Last Sunday (August 23), Dale Percy, of Bon Accord, a fisherman, was arrested for breaching the Public Health Ordinance. When he appeared in court the following day, he pleaded not guilty and was granted bail of $5,000.

Vice President of the All Tobago Fisherfolk Association (ATFA) Curtis Douglas said he was very disappointed by this development.

“Based on our understanding, Mr Percy, who is a seasoned fisherman, would have observed that his vessel had taken in a significant amount of water due to the heavy rain and bad weather. To prevent the vessel from sinking, he had to go out to sea and bail the vessel, and we understand that it was while coming back to the land he was arrested.”

Douglas said fishermen are expected to get into the water at some point and greater consideration should be given to them.

“We are not saying that we are above the law in any way but this is just one of the areas where we feel that understanding should take precedence,” Douglas said.

He said he has since been receiving calls from fishermen from different communities seeking advice on whether or they can ply their trade to take care of their families.

“Some areas are fortunate enough to have jetties, others are not. In Plymouth, for instance, fishermen have to get into the water and swim to access their boats and to bring their catch ashore.
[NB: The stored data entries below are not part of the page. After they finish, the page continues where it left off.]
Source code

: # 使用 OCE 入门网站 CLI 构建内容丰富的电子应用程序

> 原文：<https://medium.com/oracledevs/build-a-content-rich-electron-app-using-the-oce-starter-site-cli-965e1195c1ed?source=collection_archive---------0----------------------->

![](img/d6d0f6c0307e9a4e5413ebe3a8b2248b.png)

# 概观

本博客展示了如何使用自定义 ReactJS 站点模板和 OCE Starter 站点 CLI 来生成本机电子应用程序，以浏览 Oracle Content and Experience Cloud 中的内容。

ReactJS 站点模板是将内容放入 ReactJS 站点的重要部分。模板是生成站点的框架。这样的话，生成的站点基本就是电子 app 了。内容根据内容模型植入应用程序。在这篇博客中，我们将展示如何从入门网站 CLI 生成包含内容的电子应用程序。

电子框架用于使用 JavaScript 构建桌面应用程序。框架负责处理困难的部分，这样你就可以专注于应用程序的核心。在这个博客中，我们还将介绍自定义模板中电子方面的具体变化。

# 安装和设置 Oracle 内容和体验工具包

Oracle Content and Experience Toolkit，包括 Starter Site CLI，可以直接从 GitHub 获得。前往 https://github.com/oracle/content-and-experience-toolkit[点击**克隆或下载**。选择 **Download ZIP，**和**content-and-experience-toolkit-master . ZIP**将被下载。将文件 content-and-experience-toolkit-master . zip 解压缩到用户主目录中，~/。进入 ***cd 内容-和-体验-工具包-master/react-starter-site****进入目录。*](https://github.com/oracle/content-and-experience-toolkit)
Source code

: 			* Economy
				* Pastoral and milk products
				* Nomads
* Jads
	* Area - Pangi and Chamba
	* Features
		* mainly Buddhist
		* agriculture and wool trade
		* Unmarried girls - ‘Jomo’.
Who is going to assure them that while doing that they will not be arrested and charged?”

However, the police report on the charging of the fisherman is telling a different story.

According to a T&T Police Service release, WPC Carter of the Crown Point Police station was on patrol in the area when saw the fisherman bathing on the beach.

The officer said she told Percy to come ashore but he said he was “bailing water from a boat with my brother and he left me, so I decided to take a swim.”

As of August 18, Prime Minister Dr Keith Rowley announced that all beaches and rivers, among other recreation activities, would be closed for the next 28 days.

Chief Secretary Ancil Dennis weighed in on the matter at Wednesday’s post-Executive Council media briefing.

“There are three sides to every story and all I am prepared to say is that based on the information I received, the legal process should be followed in this matter,” Dennis said.

During a Ministry of Health press conference earlier this week it was also clarified that fishermen are allowed to ply their trade.